QAMISHLI/DAMASCUS, Syria (UNHCR) This heat wave compounded the already difficult lives of more than 7,000 newly arrived Iraqi refugees in Al-Hol camp and surrounding areas in the remote Al-Hassakeh governorate. With temperatures regularly topping 48 degrees Celsius, UNHCR scales up its response “the temperatures are immense, we work against the clock to reinforce the shelters, but the problem is this heat will continue for another few weeks.” Said Mustafa Hasan, UNHCR’s field officer in Qamishli.
UNHCR is working with local NGO partners to provide humanitarian assistance to the new arrivals, most of whom are without adequate shelter, sanitary facilities, and medical care.
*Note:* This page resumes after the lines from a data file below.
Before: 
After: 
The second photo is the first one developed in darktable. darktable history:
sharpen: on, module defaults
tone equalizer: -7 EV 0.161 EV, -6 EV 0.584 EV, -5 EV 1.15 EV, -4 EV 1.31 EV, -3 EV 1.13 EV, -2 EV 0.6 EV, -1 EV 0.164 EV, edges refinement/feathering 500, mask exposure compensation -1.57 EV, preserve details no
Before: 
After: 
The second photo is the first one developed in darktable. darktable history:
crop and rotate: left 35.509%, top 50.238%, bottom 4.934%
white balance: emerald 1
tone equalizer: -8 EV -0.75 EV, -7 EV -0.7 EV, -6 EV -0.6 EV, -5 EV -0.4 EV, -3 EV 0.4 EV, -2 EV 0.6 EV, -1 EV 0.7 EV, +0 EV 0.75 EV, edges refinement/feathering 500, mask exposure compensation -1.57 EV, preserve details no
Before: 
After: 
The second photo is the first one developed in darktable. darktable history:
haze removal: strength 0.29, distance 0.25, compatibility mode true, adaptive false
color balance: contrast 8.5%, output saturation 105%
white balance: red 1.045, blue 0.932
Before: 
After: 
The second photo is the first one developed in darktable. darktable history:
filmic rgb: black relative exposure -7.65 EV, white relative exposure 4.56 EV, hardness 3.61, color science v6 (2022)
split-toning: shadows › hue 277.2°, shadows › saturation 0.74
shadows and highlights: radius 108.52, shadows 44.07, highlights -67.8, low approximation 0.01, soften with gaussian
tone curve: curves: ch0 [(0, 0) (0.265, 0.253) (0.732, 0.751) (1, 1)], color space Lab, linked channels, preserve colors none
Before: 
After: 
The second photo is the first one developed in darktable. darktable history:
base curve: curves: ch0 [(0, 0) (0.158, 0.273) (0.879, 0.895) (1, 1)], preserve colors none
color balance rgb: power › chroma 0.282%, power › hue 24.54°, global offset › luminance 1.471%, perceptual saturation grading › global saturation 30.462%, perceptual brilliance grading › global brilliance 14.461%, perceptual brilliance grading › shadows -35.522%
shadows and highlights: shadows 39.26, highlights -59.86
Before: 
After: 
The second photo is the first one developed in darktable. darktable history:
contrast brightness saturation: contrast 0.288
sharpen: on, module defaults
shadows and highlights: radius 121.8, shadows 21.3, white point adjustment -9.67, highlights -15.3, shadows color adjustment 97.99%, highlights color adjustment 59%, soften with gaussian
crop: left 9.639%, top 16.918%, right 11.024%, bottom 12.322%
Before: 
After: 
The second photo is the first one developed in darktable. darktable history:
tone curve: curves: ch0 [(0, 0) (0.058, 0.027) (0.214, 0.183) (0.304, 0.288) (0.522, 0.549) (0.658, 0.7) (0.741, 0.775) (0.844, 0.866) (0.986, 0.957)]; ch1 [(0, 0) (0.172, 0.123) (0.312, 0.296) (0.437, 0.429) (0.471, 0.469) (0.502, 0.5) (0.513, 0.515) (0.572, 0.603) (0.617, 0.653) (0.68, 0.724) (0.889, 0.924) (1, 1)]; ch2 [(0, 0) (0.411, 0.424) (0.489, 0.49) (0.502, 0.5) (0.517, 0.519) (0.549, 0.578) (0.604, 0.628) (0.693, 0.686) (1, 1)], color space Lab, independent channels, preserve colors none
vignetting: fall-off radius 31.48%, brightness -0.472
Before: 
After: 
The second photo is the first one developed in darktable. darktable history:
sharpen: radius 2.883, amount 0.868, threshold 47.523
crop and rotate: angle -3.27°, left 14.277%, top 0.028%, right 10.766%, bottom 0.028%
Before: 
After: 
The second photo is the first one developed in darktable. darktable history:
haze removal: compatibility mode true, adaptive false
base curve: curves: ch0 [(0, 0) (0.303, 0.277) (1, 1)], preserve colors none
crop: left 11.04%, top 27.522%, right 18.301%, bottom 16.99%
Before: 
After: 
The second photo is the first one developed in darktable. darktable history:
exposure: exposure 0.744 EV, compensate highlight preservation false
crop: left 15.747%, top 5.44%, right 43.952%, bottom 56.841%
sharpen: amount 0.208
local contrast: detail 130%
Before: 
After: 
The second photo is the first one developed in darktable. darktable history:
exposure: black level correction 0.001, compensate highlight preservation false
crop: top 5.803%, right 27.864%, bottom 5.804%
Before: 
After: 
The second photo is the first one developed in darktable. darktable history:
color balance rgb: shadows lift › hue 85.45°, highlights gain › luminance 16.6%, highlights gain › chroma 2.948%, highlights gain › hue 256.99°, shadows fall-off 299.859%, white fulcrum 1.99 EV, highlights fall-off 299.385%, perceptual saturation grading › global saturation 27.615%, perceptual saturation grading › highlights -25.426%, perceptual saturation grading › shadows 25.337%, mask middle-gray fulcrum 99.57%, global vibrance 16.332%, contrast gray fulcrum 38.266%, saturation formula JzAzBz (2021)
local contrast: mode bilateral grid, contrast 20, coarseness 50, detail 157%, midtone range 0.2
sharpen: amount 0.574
As well as distributing tents, mattresses and sleeping mats, UNHCR is also coordinating efforts to provide healthcare to refugees, with many suffering from skin diseases and other health conditions due to heat and dust exposure during the long journey. “Doctors say that they see significant numbers of heat related symptoms especially among the children and the elderly.” Hassan explained, “We work with partners to allocate healthcare mobile services to adapt to the situation”.
The response to the high temperatures is being hampered by the fact that the electricity is intermittent.
The Al-Hol camp was originally established in 2004 to host Iraqis and later Palestinian refugees fleeing the conflict in Iraq. It was closed in June 2010 when the last of the Palestinian refugees moved to Damascus, but reopened in February 2016 to accommodate the latest influx of Iraqi refugees.
Together with its partners, UNHCR is assessing Al-Hol and other hosting sites in the region for further upgrade and rehabilitation ahead of a possible fresh influx of refugees fleeing fighting for control of Mosul and surrounding areas. In last May, UNHCR organized five airlifts of emergency items such as tents and blankets from Jordan to Qamishli with aid enough to support up to 50,000 Iraqi refugees and Syrians hosting them in local communities. Additional food supplies and essential items were airlifted by multiple UN agencies since then.
Hassaka Governorate hosts some 90,000 Syrians displaced by the country’s long-running conflict as well as more than 16,000 Iraqi refugees. Hassaka is currently inaccessible to UN aid deliveries by land from inside Syria and via Turkey to the north due to insecurity.